** Opening Text section block **
Auditability is an important factor when modelling complex data sets. Users need to be able to tell when a specific piece of data changed, who changed it and for what reason. However, not every data change is equal to another, and while some changes need to be visible to the user, others need to replace older data in a transparent way. Read on to learn what it means to update and amend data, and how to implement these two operations in your database.
Consider the following data set of employees:
| Last name | First name | Phone number |
|---|---|---|
| Adams | Agatha | 123 456 789 |
| Smith | John | 243 567 890 |
There are at least two reasons for making changes to the table. First of all, the data may be wrong. Take a look at John Smith's phone number: someone mistyped it, putting 243 567 890 instead of 234 567 890. At any point in time, we need to be able to get the data corrected. Additionally, all the queries reaching back in time need to ignore incorrect data and only return the corrected bits.
Secondly, the data itself may change. Suppose that Agatha Adams has changed her phone carrier and as a result her phone number has changed to 987 654 321. We need to update the data, but retain the ability to see what her phone number was before the change.
** Closing Text section block **
## List of tasks
(A) For each statement, say whether it agrees with the passage on auditing data changes, giving yes or no and quoting the passage's deciding words: (i) John Smith's phone number was entered as 243 567 890 when it should have been 234 567 890; (ii) Agatha Adams's phone number changed because she moved to a new address; (iii) queries reaching back in time should return the incorrect data along with the corrected data.
(B) Please continue the passage on auditing data changes, picking up after its final sentence.
The items that follow this passage aren't needed for anything here.
** Opening Entries supplied block **
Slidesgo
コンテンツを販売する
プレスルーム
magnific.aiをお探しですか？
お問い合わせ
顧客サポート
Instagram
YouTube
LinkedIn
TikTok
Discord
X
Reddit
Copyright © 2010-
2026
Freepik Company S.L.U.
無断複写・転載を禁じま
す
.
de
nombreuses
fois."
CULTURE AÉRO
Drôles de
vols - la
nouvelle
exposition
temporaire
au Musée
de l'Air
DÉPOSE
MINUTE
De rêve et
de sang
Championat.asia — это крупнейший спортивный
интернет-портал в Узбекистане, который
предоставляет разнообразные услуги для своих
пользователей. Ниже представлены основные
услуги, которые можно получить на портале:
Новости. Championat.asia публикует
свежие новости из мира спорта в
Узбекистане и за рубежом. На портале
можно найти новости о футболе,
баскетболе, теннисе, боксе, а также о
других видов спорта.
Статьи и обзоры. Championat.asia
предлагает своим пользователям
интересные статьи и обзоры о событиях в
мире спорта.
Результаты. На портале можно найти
** Closing Entries supplied block **
## Written answers
(A)
(i) Yes: "putting 243 567 890 instead of 234 567 890"
(ii) No: "Agatha Adams has changed her phone carrier and as a result her phone number has changed to 987 654 321"
(iii) No: "all the queries reaching back in time need to ignore incorrect data and only return the corrected bits"

(B)
To make things more interesting, both scenarios may happen at the same time. We could get John Smith's phone number corrected one day, only to learn a few days later that he changed his phone carrier and number. And we may yet again mistype his new number and have to get it corrected a week later. And yet we want the system to remain consistent, and always return the correct piece of data for a given time frame.
Let's deal with the data update scenario, as it is the most common one. A widely used approach is to add two fields to the database schema, which define the validity time frame of this record. These two fields are commonly named VALID_FROM and VALID_TO. The first one is non-nullable and contains the timestamp when the record's validity is to begin. The second one is nullable and if it is null, the record is still valid data. If non-null, the record has been invalidated and the timestamp recorded in this field tells us when the record's validity ends, exclusive.
With such an approach, the above data table becomes:
| Last name | First name | Phone number | Valid from | Valid to |
|---|---|---|---|---|
| Adams | Agatha | 123 456 789 | 2023-06-01 | - |
| Smith | John | 243 567 890 | 2023-05-01 | - |
Note that for simplicity, I have decided to use only dates, not timestamps, for the valid from and valid to fields. This not only makes the examples more concise, but also helps to highlight the way these fields should be updated and queried later on. Also, there are some scenarios in which data validity resolution of days may be absolutely adequate. However, remember that dates are not as simple as they may appear initially, as time zone issues affect them in very nasty ways.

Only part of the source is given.